The Group therefore presents and discloses in its financial statements the financial effects of the non-core business in
accordance to MFRS 5 ‘Non-Current Assets Held for Sale and Discontinued Operations’.
(ii) Analysis of the profit and loss of discontinued operations is as follows:
2021 2020
RM’000 RM’000
Revenue - -
Cost of sales - -
Gross profit - -
Other operating income 89,493 619
Administrative expenses (755) (555)
Other operating expenses - (75,155)
Profit/(Loss) before taxation 88,738 (75,091)
Taxation - deferred tax (Note 32) - -
Profit/(Loss) from discontinued operation 88,738 (75,091)

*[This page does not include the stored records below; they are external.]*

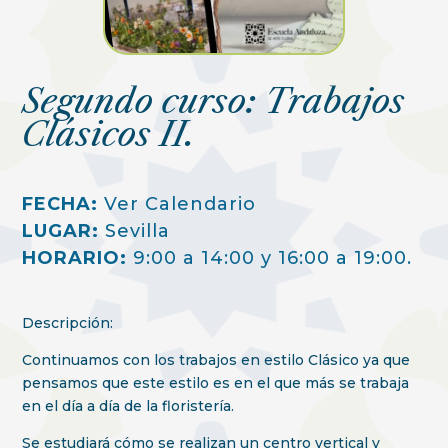
Segundo curso: Trabajos
Clásicos II.
FECHA:
Ver Calendario
LUGAR:
Sevilla
HORARIO:
9:00 a 14:00 y 16:00 a 19:00.
Descripción:
Continuamos con los trabajos en estilo Clásico ya que
pensamos que este estilo es en el que más se trabaja
en el día a día de la floristería.
Se estudiará cómo se realizan un centro vertical y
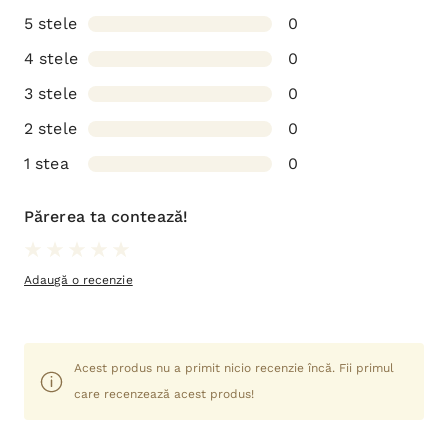
5 stele
0
4 stele
0
3 stele
0
2 stele
0
1 stea
0
Părerea ta contează!
Adaugă o recenzie
Acest produs nu a primit nicio recenzie încă. Fii primul
care recenzează acest produs!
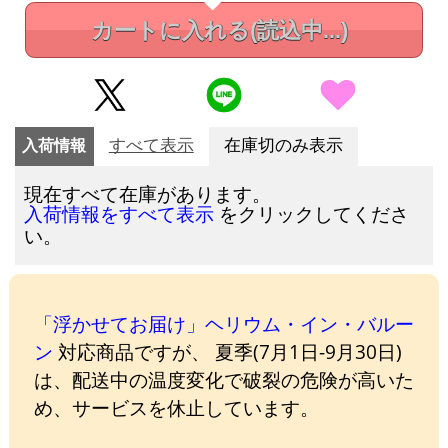
カートに入れる
(読込中...)
入荷情報
すべて表示
在庫切のみ表示
現在すべて在庫があります。
をクリックしてくださ
入荷情報をすべて表示
い。
「浮かせてお届け」ヘリウム・イン・バルー
ン
対応商品ですが、 夏季(7月1日-9月30日)
は、配送中の温度変化で破裂の危険が高いた
め、サービスを休止しています。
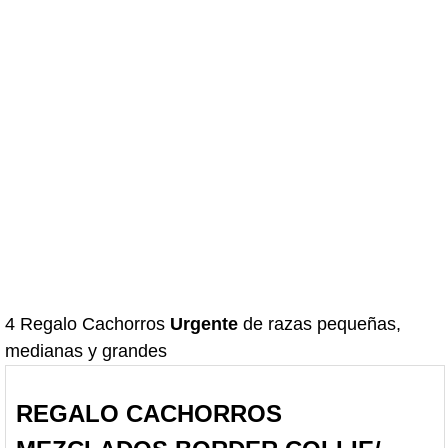
4 Regalo Cachorros
Urgente
de razas pequeñas,
medianas y grandes
REGALO CACHORROS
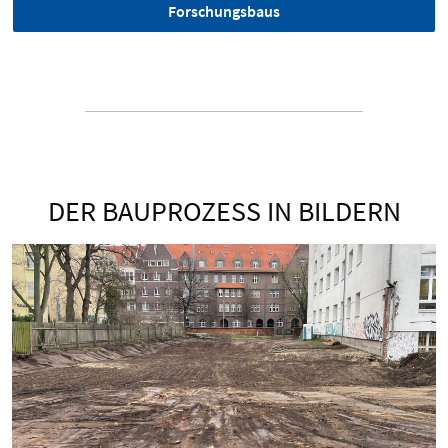
Forschungsbaus
DER BAUPROZESS IN BILDERN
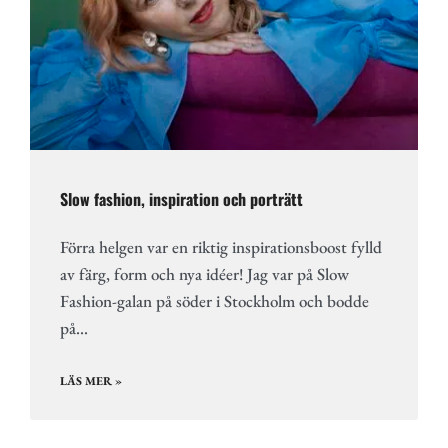
Slow fashion, inspiration och porträtt
Förra helgen var en riktig inspirationsboost fylld
av färg, form och nya idéer! Jag var på Slow
Fashion-galan på söder i Stockholm och bodde
på…
LÄS MER »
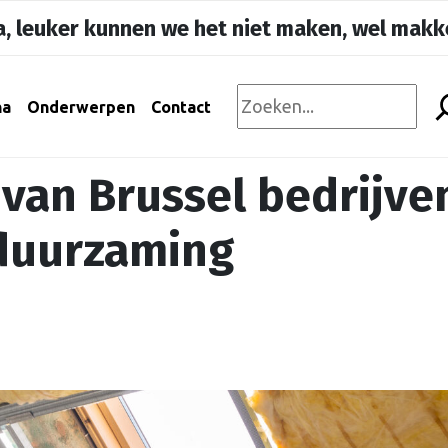
, leuker kunnen we het niet maken, wel makke
na
Onderwerpen
Contact
van Brussel bedrijve
rduurzaming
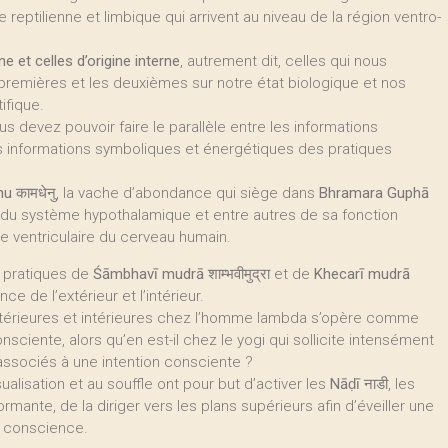
e reptilienne et limbique qui arrivent au niveau de la région ventro-
e et celles d’origine interne
, autrement dit, celles qui nous
 premières et les deuxièmes sur notre état biologique et nos
ifique.
ous devez pouvoir faire le parallèle entre les informations
s informations symboliques et énergétiques des pratiques
nu
कामधेनु, la vache d’abondance qui siège dans
Bhramara Guphā
ûr du système hypothalamique et entre autres de sa fonction
 ventriculaire du cerveau humain.
es pratiques de
Śāmbhavī mudrā
शाम्भवीमुद्रा et de
Khecarī mudrā
nce de l’extérieur et l’intérieur.
 extérieures et intérieures chez l’homme lambda s’opère comme
iente, alors qu’en est-il chez le yogi qui sollicite intensément
associés à une intention consciente ?
alisation et au souffle ont pour but d’activer les
Nāḍī
नाडी, les
ormante, de la diriger vers les plans supérieurs afin d’éveiller une
la conscience.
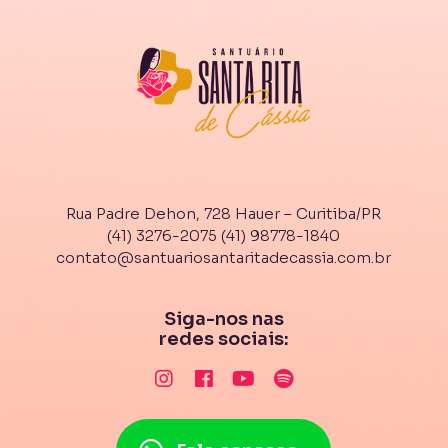
Rua Padre Dehon, 728 Hauer – Curitiba/PR
(41) 3276-2075
(41) 98778-1840
contato@santuariosantaritadecassia.com.br
Siga-nos nas
redes sociais:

(iii) Analysis of the cash flows of discontinued operations is as follows:
2021 2020
RM’000 RM’000
Operating cash flows (1,893) (14,069)
Investing cash flows 1,815 619
Total cash outflow (78) (13,450)
(iv) Profit/(Loss) before taxation from discontinued operations is stated after charging/(crediting):
2021 2020
RM’000 RM’000
Reversal of impairment of asset held for sale - (1,762)
Impairment of property, plant and equipment - 43,705
(Reversal of impairment)/Impairment of receivables (16) 20
Depreciation of property, plant and equipment - 2,011
Depreciation of right-of-use assets - 2,674
Property, plant and equipment written-off - 27,244
Staff costs 183 307
Gain on disposal of a subsidiary (85,527) -
Inventories written off - 177
Gain on disposal of property, plant and equipment (1,572) (566)
During the financial year ended 31 December 2019, the recoverability of plantation assets which included leasehold land
and bearer plants was determined based on the offer price received from a potential buyer. Following the assessment,
an impairment of RM1,762,000 was made during financial year ended 31 December 2019 upon reclassification of the
asset to Assets Held for Sale from Right-of-Use Assets and Property, Plant and Equipment.